Exercise requirements:
a: In the Ganga development notes below, shorten the paragraph that begins "Ganga is currently leaking a lot of repo locks" to a brief list that keeps its main facts.
b: Pick up the Ganga development notes below after their final sentence and continue them.

***** Reading passage

The Shared Directory contents can be queried with
shareref.ls('directory_name')
See help(shareref) for further information.
So most of the logic for actually preparing the shared directory is in this method.
IBackend.py
master_prepare seems to mostly dealing with a different meaning of the term 'prepare' but it does have special logic for dealing with prepared applications.
Job.py
There's lots of stuff in
Job
for handling preparable applications. I feel that since it's really only a application's business whether it's using a shared directory for its input sandbox then
Job
shouldn't care. Trying to find a way to make
IPrepareApp automatically do the right thing at the right time would be much more beneficial and would avoid too much spaghetti.
GangaList
has some special logic for deciding whether it's readonly depending on whether its parent is an
is_prepared
application.
Rewritten modules
Alex mentioned some of his plans/code in a meeting and there were two main things that stood out:
- A different repository system using a database like SQLite for improved concurrency etc.
- Rewritten Schema (and Proxy?) stuff to make it more Pythonic.
The latter will be particularly worth bearing in mind while making these changes.
For any more information you will have to ask Alex
Repository Locking
Ganga is currently leaking a lot of repo locks. I spotted this after doing some work with the afs 'lock-file' and multiple job submission would no longer work due to bleeding of lock files from the prepared state.
Keeping track in JIRA
There's a meta-issue I have opened at
GANGA-1989. Any issues we open which are related should be marked as 'blocking' GANGA-1989 (via 'More'→'Link' on an issue page).
Should we close existing issues beyond a certain age? - rcurrie
I did a trawl through the old open issues to close what I could but there was too many I had no knowledge or understanding of. It would need more experienced people to have a look. -- Matt W
New Testing System
What do we want and what do we need?
What can Jenkins deliver?
What do we need to do to work with Jenkins?
Are we losing any functionality for the gains we get from this?
Stability
Now that prep.metadata is no longer plaguing our startup/shutdown/unittests is there anything to be learned from this?
Shutdown, potentially fragile but working, does this need to be further formalised or are we happy with our working solution?
Startup, this is a loaded issue but are there issues which lead to instability during startup?

**********
***** Collected material

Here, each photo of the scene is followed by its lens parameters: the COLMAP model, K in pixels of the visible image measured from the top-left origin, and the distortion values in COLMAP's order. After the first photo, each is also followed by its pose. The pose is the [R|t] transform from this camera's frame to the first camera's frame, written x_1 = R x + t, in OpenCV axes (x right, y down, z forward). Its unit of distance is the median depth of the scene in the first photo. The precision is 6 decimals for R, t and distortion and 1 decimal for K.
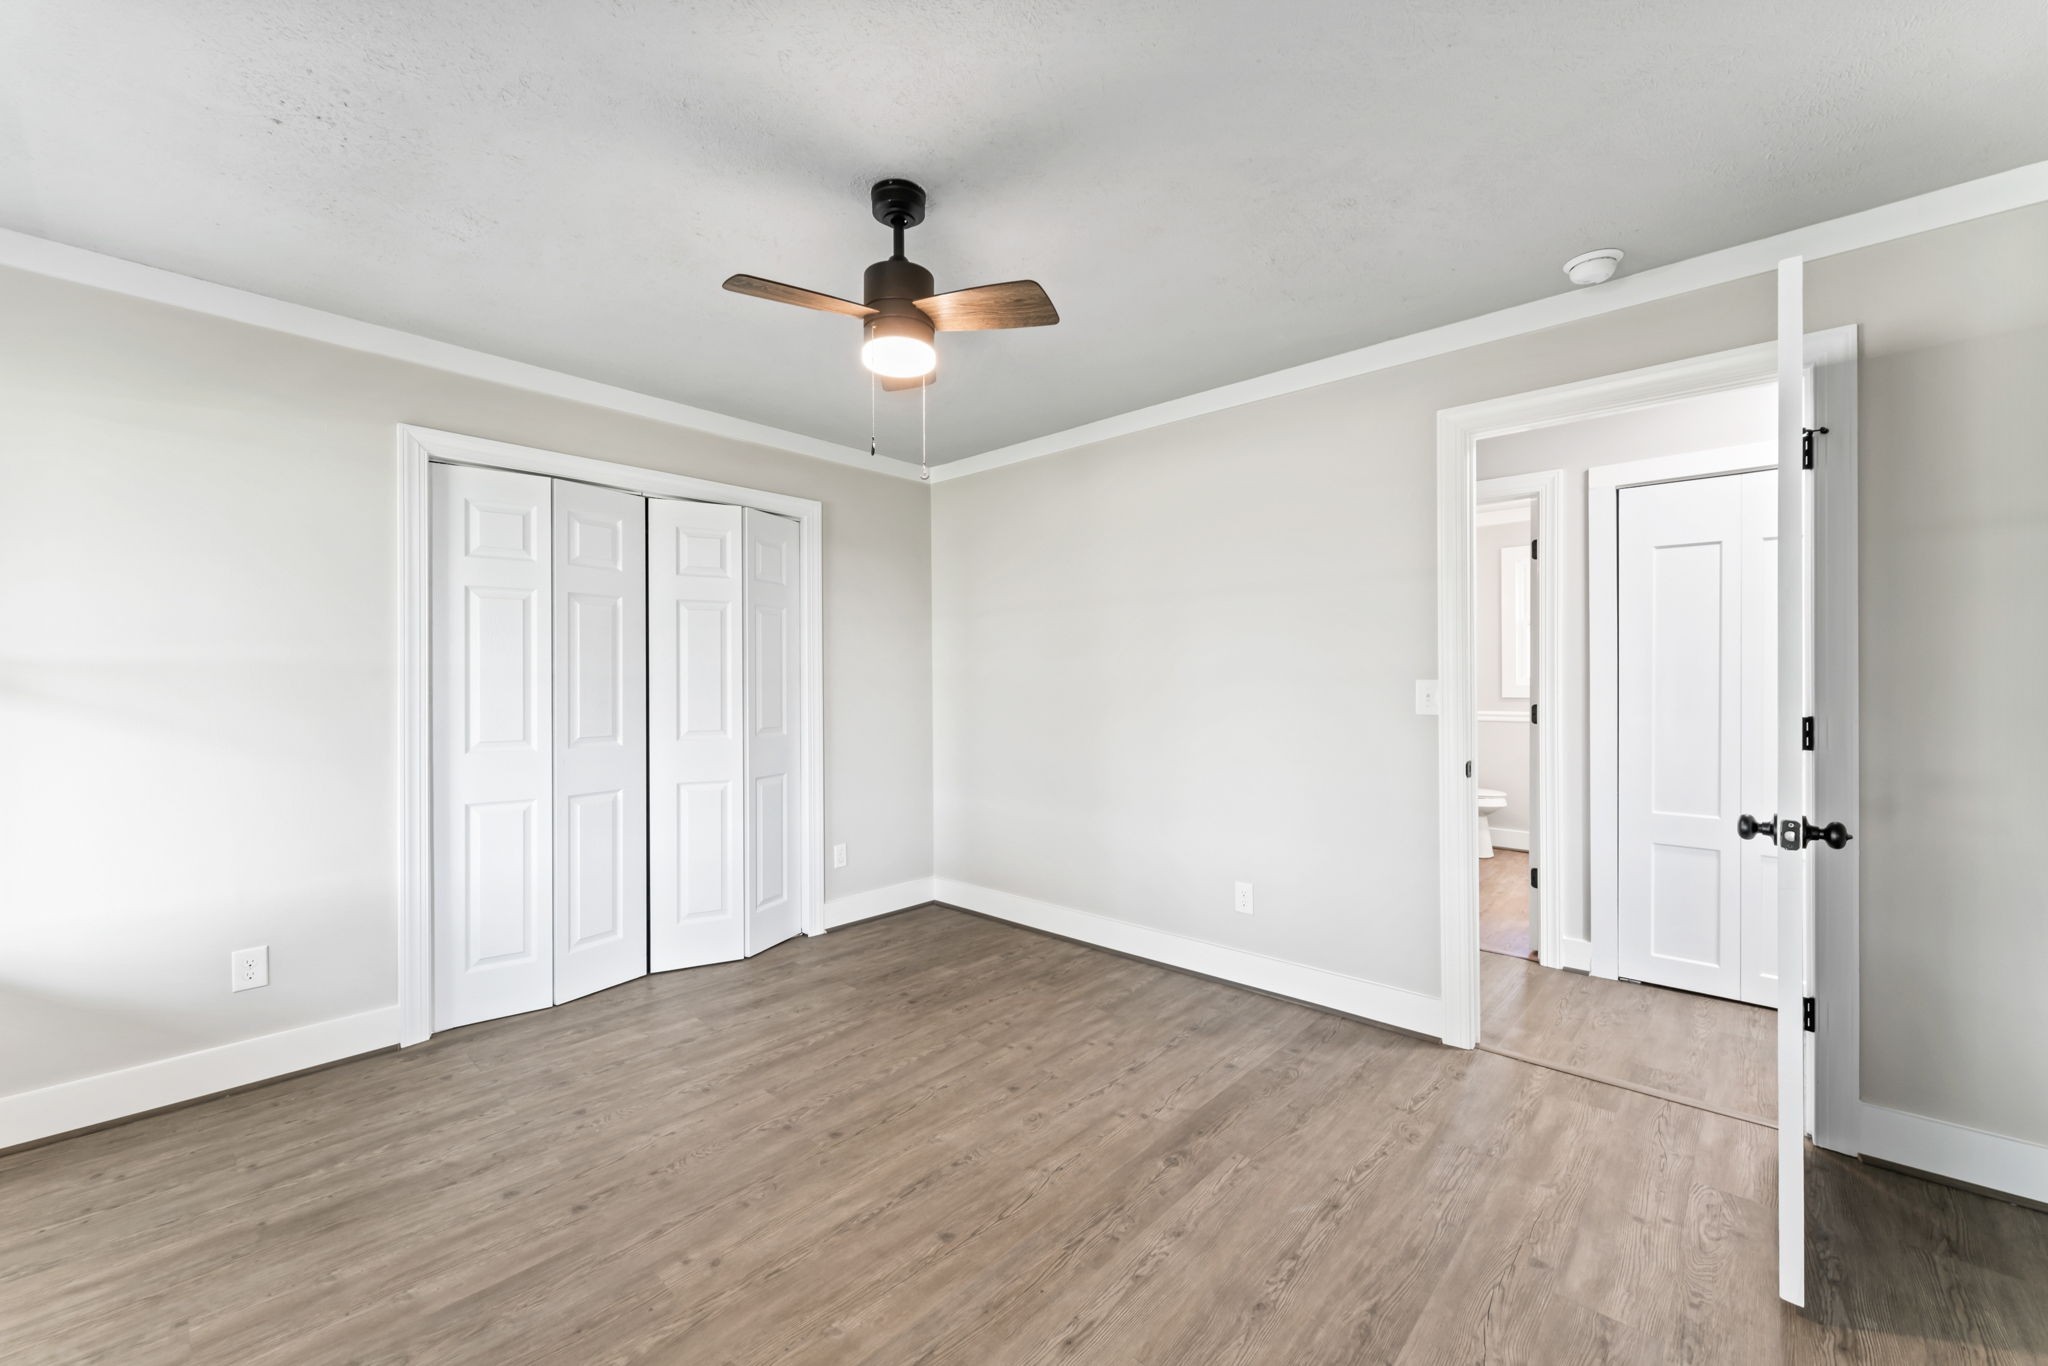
lens RADIAL K [[873.0, 0, 1024.5], [0, 873.0, 677.7], [0, 0, 1]] dist [-0.001393, -0.000177]
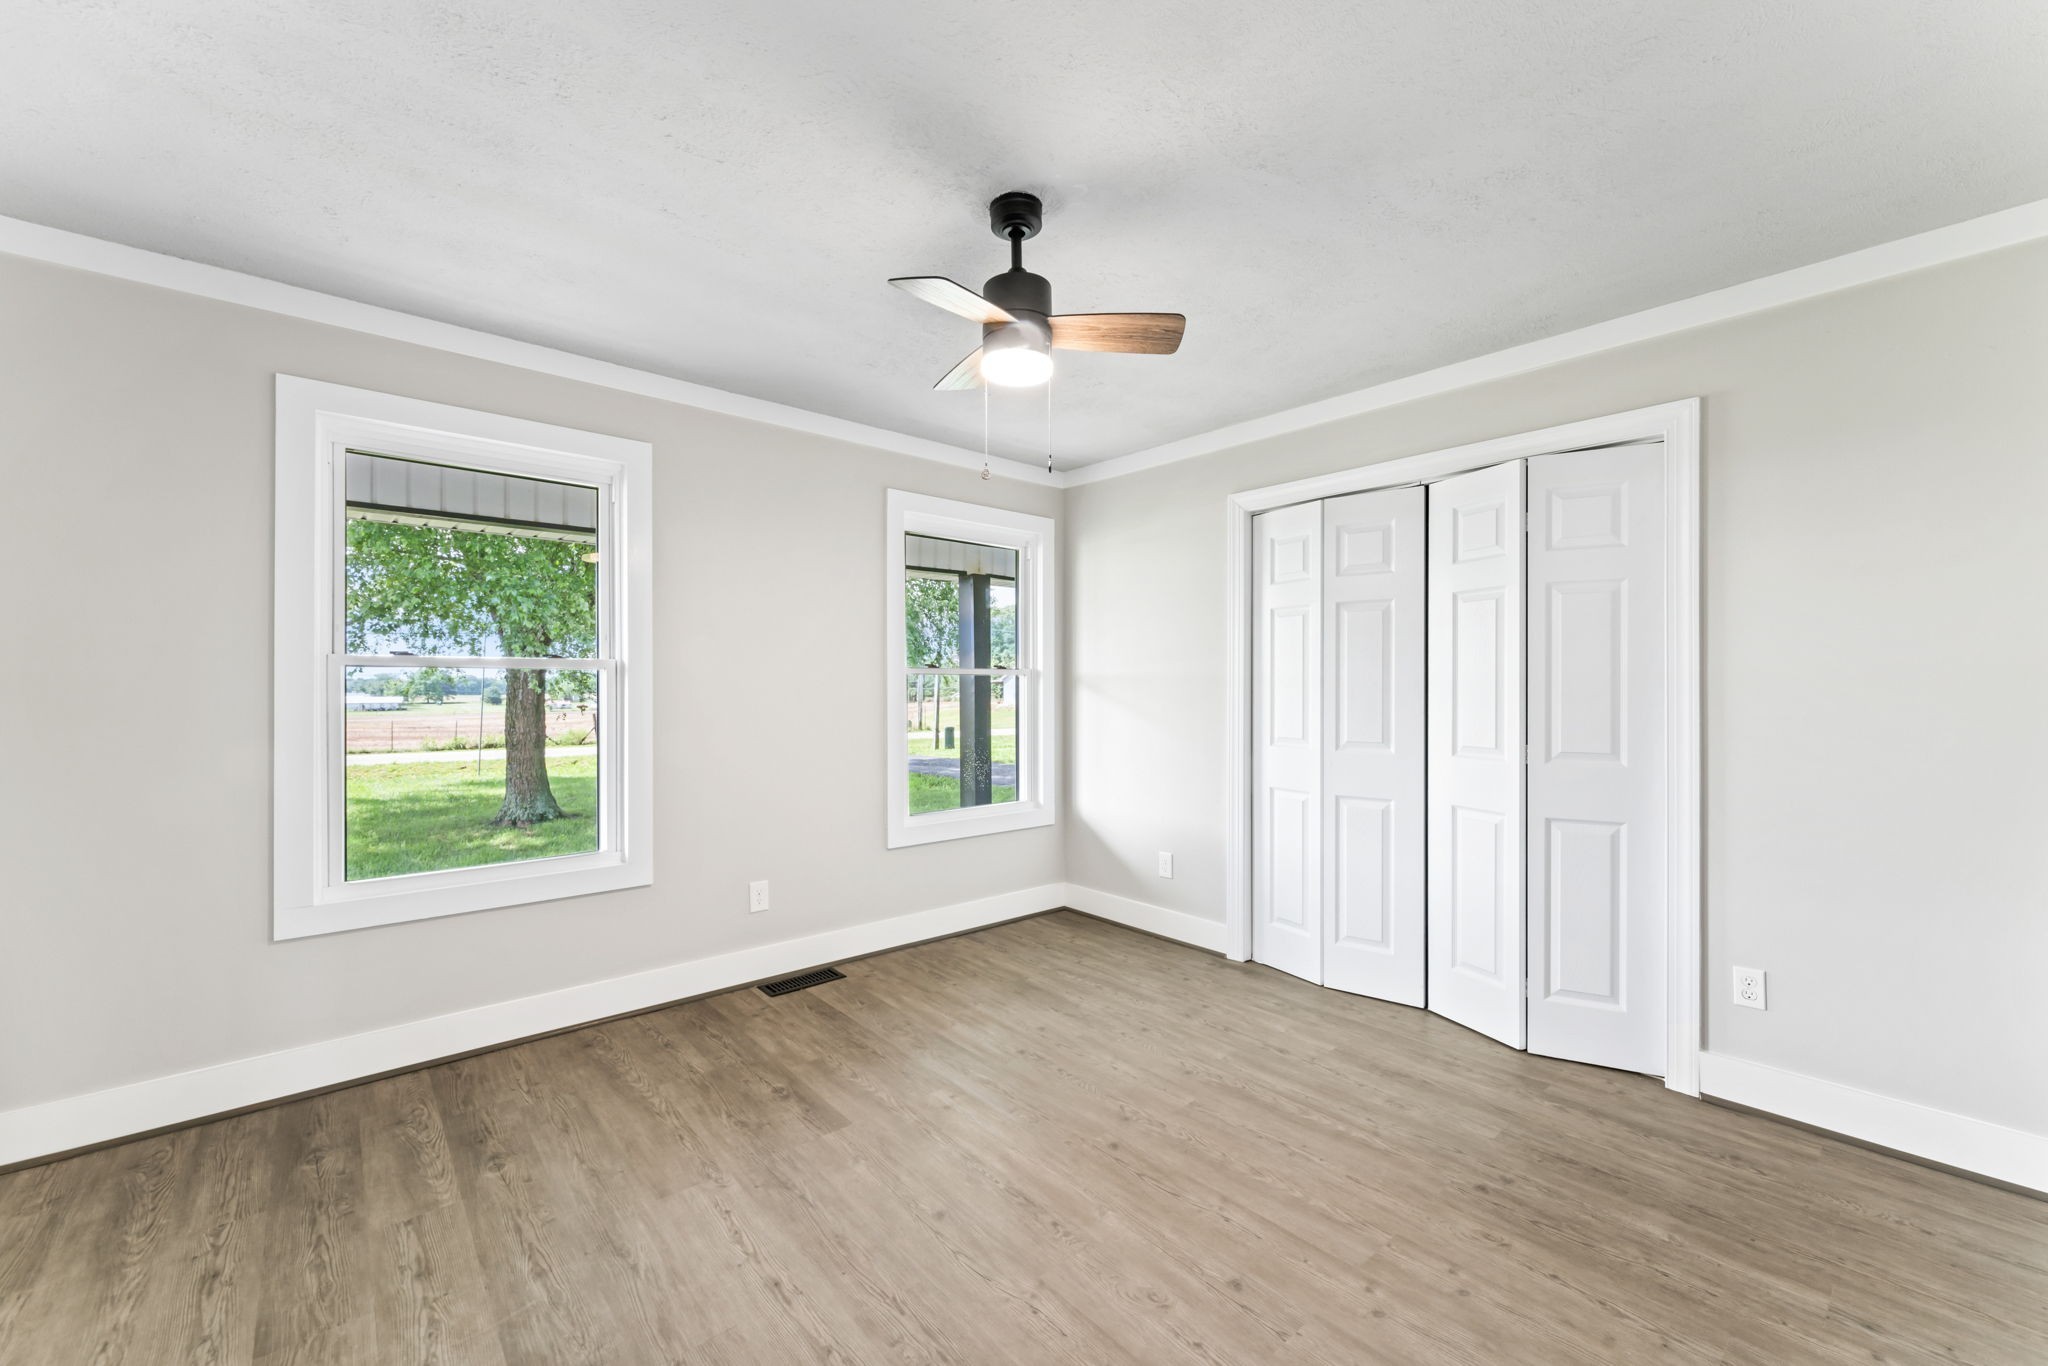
lens RADIAL K [[873.0, 0, 1025.3], [0, 873.0, 690.2], [0, 0, 1]] dist [-0.001393, -0.000177]
pose [[-0.183257, 0.005667, -0.983049, 0.649042], [0.002296, 0.999983, 0.005336, 0.001556], [0.983062, -0.001279, -0.183267, 0.912039]]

**********

Answers:
a:
- Ganga is leaking many repository locks.
- This surfaced during work with the afs 'lock-file'.
- Lock files bleeding from the prepared state stopped multiple job submission from working.

b:
Is it possible to make a simple meta-plugin or meta-application which given a recipe will construct a templated Application and Job structure? (Maybe even a task system?)
This would allow us to significantly reduce the barrier of entry for future projects to join/use Ganga.
Code Quality
Shall we move to trying to keep trunk stable and do we want to introduce any policies for improving the code readability and possibly performance.
Performance and Profiling
Some feedback on Profiling Ganga (rcurrie). The good, the bad and the ugly.
Some strange effects can be seen from 'trivial' changes.
Externals
We're looking toward python 2.7/3.x and we're still shipping with ipython 0.16 (if memory serves) is this a good combination?
I think it's version 0.6.13 (at least that's the LHCb version) which is exactly 10 years old. It's probably worth updating it as it certainly won't support Python 3. Neither will any of the external dependencies probably.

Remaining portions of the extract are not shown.